While napping is a valuable addition to help offset blood pressure levels, it is important to note it isn’t a substitute for a proper nights sleep. Nightly sleep is necessary for many vital body functions, improving mental performance, balancing hormone levels, and helps to reduce overall overload to the body.
The study performed evaluated 212 individuals with a mean blood pressure of 129.2 systolic (top number of your blood pressure – pressure during a heartbeat). Individuals were, on average, 62 years old, and 1 in 4 either smoked, had a diagnosis of diabetes, or both. The study did account for factors that could influence blood pressure such as age, biological sex, prescription medication, and lifestyle choices.

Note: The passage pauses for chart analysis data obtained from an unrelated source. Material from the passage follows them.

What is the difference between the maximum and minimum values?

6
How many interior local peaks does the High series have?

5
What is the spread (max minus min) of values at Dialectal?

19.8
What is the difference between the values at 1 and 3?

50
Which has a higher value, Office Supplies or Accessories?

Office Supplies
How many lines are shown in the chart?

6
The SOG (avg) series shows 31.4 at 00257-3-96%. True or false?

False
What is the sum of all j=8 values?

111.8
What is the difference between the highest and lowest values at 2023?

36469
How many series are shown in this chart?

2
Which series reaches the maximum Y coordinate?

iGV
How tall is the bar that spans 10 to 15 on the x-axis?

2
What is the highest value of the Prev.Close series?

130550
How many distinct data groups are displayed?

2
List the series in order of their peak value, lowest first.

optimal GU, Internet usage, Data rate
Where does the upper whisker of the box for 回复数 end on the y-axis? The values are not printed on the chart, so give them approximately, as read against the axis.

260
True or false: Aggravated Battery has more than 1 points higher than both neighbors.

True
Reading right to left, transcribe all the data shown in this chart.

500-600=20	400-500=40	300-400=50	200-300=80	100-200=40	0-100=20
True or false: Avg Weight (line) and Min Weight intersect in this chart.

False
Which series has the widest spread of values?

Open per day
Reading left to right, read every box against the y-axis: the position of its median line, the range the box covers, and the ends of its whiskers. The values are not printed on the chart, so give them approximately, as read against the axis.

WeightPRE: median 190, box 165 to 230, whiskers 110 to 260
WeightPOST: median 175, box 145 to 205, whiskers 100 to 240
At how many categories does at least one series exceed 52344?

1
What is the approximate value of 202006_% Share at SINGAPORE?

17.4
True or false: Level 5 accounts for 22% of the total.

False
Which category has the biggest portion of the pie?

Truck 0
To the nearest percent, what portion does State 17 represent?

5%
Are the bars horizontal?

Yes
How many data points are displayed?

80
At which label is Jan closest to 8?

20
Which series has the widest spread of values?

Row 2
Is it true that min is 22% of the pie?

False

The research found that people who took a daytime nap saw a 5.3 mmHg reduction in blood pressure, which is approximately the same effect as when taking blood pressure medication or making lifestyle changes that also affects blood pressure. “These findings are important because a drop in blood pressure by as small as 2 mmHg can reduce the risk of cardiovascular events, such as heart attacks, by up to 10 percent,” Kallistratos says.
Perhaps the biggest benefit of napping during the day is that it’s FREE! And there is no need to feel guilty for power napping, some prolific people throughout history like Leonardo da Vinci, Napoleon, and Winston Churchill all took a daily early afternoon siesta. “We obviously don’t want to encourage people to sleep for hours on end during the day,” states Kallistratos, “but on the other hand, they shouldn’t feel guilty if they can take a short nap, given the potential health benefits.”
There are four stages of sleep that were identified in 1937 by Alfred Lee Loomis. The stages related to brain wave activity. Stages N1 and N2 are light sleep, N3 is deep sleep and the final stage is REM sleep, associated with dreaming. The term, “power nap” refers to the ability naps have to strengthen the ability to pay closer attention to details and make critical decisions, especially later in the day.
The most important aspect to bear in mind when taking a nap is to restrict it to no more than twenty minutes, so you don’t enter Stage N3. Entering deep sleep without completing the sleep cycle is what is known as “sleep inertia,” which leaves you with drowsiness and a headache instead of the feeling of refreshment. The best time to nap has been shown to be shortly after lunch because the natural circadian rhythm in later afternoon are more likely to become a deep sleep leaving you worse than before.
For the midday coffee drinkers do not despair, you can still have a nap that coincides with your daily ritual. If you drink a cup of coffee , and nap for twenty minutes the coffee will not disturb your nap due to the alerting affect taking about a half hour to set in. So, hit the sack during your next lunch and make both your afternoons and heart happier!